— FRAGMENTO DE PÁGINA —
#####
Homenaje de respeto a Theresa L.

Por Gregorio Morán (LA VANGUARDIA, 15/07/06):

Conocí a Theresa L. en el aeropuerto de Viena. Me llamó la atención desde el momento que entró en la parte cutre y atiborrada que corresponde a los vuelos con los países que carecen de soberbia occidental. Porque el aeropuerto de Viena, la imperial, tiene dos partes muy bien definidas. La de arriba es esplendorosa como un salón de baile de la grandes épocas de la familia Strauss, músicos asociados, pero si usted viaja a países de aquellos que el eminente Federico Engels hubiera denominado sin historia,entonces, le toca desviarse hasta la parte baja, quizá porque la historia condiciona hasta en las grandes superficies.

No es una queja, es una constatación de algo que me sucede incluso cada vez que viajo desde Barcelona a Asturias o a Santander o a Vigo, y es que el lugar donde te meten, allí donde el mismo aeropuerto del Prat está a punto de perder el nombre y casi caer al mar, te hace consciente de pertenecer a algo tan sentido y lejano como las provincias de un mundo de metrópolis. Ningún reproche, sólo constato.

Me encanta Viena aunque me sulfure, capital imperial del clasismo, donde si te desprecian es por razones obvias, no porque tengas la piel oscura y el pelo azabache, sino porque tus abuelos fueron paisanos sin un duro y eso se percibe en la apreciación del destino que marca tu carta de embarque. Siempre que piso Viena, incluido su aeropuerto, me siento transportado a la rueda ferial del Prater, contemplando la ciudad mientras una voz en off, la de Orson Welles en El Tercer Hombre,me recuerda lo implacable que es la vida y la inanidad de los relojes de cuco.
#####
— ENTRADAS PROPORCIONADAS —
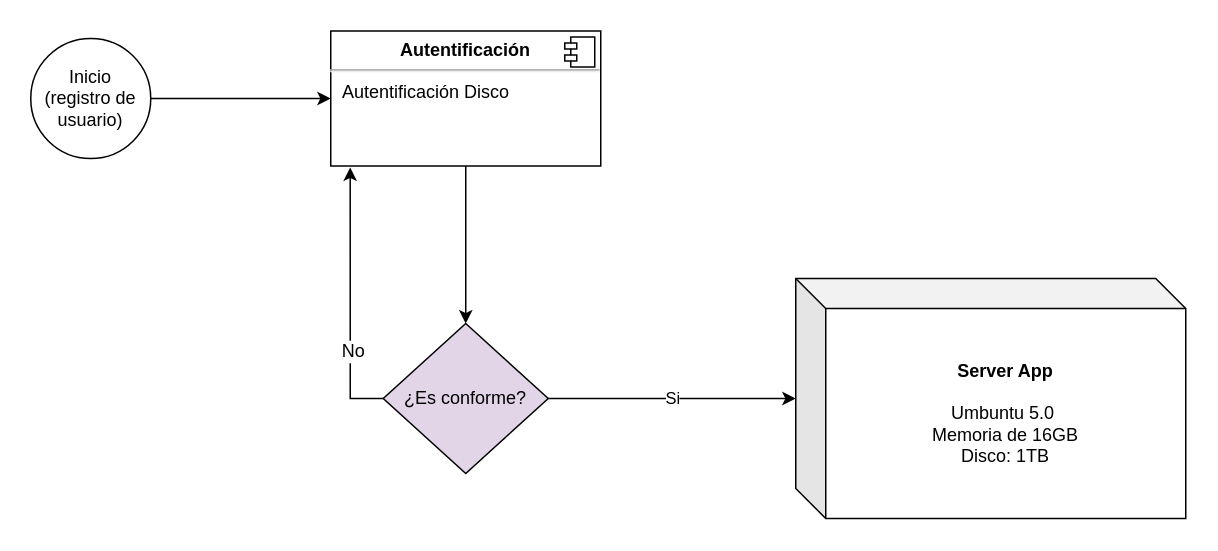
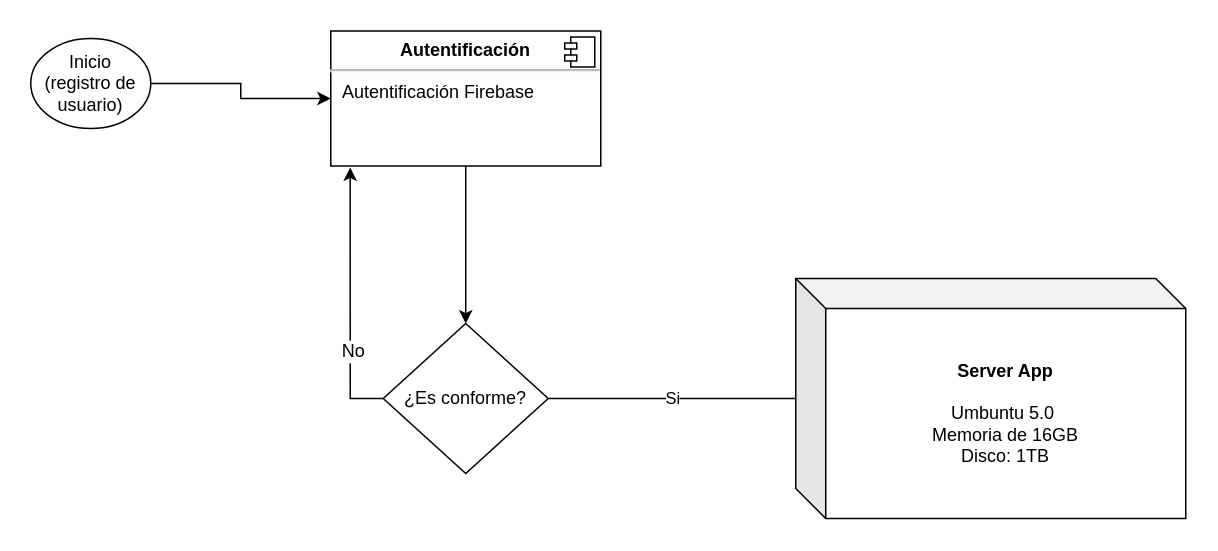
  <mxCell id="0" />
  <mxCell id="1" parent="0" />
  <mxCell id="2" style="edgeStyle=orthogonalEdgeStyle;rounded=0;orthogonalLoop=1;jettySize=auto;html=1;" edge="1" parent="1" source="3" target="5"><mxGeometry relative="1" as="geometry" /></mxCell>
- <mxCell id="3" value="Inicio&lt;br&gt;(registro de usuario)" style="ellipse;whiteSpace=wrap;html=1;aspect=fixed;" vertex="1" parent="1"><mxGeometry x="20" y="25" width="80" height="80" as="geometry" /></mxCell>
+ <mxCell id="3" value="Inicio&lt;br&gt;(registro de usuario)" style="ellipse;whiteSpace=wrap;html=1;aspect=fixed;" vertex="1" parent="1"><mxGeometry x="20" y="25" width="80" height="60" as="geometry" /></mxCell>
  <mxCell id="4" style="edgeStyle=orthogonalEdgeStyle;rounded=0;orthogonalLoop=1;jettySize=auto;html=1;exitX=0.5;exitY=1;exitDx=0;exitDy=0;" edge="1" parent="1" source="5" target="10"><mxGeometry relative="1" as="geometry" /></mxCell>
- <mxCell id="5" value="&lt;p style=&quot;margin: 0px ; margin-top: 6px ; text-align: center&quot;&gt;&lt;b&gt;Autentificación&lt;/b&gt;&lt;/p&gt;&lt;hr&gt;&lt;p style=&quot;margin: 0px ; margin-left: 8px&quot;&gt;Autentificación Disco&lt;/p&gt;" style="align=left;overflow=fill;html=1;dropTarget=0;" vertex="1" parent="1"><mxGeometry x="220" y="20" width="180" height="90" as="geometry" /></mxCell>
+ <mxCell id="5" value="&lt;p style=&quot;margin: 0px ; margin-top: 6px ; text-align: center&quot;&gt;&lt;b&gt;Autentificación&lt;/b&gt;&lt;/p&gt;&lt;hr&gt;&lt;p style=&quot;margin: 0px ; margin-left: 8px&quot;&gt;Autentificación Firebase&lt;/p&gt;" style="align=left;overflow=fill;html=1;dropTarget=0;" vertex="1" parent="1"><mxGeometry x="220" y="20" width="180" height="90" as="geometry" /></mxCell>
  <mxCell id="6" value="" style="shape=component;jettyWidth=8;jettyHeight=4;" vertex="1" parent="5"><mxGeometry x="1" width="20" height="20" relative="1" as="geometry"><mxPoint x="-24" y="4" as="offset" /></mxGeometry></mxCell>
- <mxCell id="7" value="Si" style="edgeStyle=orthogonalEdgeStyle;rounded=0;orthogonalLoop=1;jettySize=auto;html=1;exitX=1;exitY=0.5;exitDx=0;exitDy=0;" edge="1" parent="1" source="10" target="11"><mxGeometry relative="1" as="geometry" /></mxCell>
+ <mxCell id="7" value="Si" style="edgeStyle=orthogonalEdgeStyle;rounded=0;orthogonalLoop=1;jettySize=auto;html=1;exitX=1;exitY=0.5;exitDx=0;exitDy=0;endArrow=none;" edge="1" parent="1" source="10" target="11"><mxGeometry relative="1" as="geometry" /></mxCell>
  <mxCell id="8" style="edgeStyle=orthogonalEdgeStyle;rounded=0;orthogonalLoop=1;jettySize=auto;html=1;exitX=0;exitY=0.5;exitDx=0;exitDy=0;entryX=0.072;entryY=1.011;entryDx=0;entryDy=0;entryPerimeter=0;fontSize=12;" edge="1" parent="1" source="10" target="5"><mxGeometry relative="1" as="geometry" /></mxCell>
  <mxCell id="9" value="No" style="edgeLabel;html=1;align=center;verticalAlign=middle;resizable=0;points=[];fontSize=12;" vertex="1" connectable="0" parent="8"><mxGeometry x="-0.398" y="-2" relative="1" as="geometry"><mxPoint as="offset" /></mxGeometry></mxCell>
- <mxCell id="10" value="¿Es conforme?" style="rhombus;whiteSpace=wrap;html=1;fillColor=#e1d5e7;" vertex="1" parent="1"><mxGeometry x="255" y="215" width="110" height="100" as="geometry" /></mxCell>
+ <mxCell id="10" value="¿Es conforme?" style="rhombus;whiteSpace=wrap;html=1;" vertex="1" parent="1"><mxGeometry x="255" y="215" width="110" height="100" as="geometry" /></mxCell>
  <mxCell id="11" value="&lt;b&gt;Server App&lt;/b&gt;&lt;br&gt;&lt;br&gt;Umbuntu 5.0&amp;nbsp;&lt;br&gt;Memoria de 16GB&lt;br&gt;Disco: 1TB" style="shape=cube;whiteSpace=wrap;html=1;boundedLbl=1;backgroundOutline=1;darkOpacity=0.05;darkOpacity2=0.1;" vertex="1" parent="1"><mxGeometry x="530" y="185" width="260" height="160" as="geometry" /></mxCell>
#####
— EJERCICIOS —
[1] Enumera los lugares a los que, según el texto sobre Theresa L., se viaja desde Barcelona.
[2] Reproduce del texto sobre Theresa L. todo lo que va desde "Por Gregorio Morán" hasta "las grandes superficies.".

— RESPUESTAS A CONTINUACIÓN —
[1] Asturias, Santander y Vigo.

[2]
Por Gregorio Morán (LA VANGUARDIA, 15/07/06):

Conocí a Theresa L. en el aeropuerto de Viena. Me llamó la atención desde el momento que entró en la parte cutre y atiborrada que corresponde a los vuelos con los países que carecen de soberbia occidental. Porque el aeropuerto de Viena, la imperial, tiene dos partes muy bien definidas. La de arriba es esplendorosa como un salón de baile de la grandes épocas de la familia Strauss, músicos asociados, pero si usted viaja a países de aquellos que el eminente Federico Engels hubiera denominado sin historia,entonces, le toca desviarse hasta la parte baja, quizá porque la historia condiciona hasta en las grandes superficies.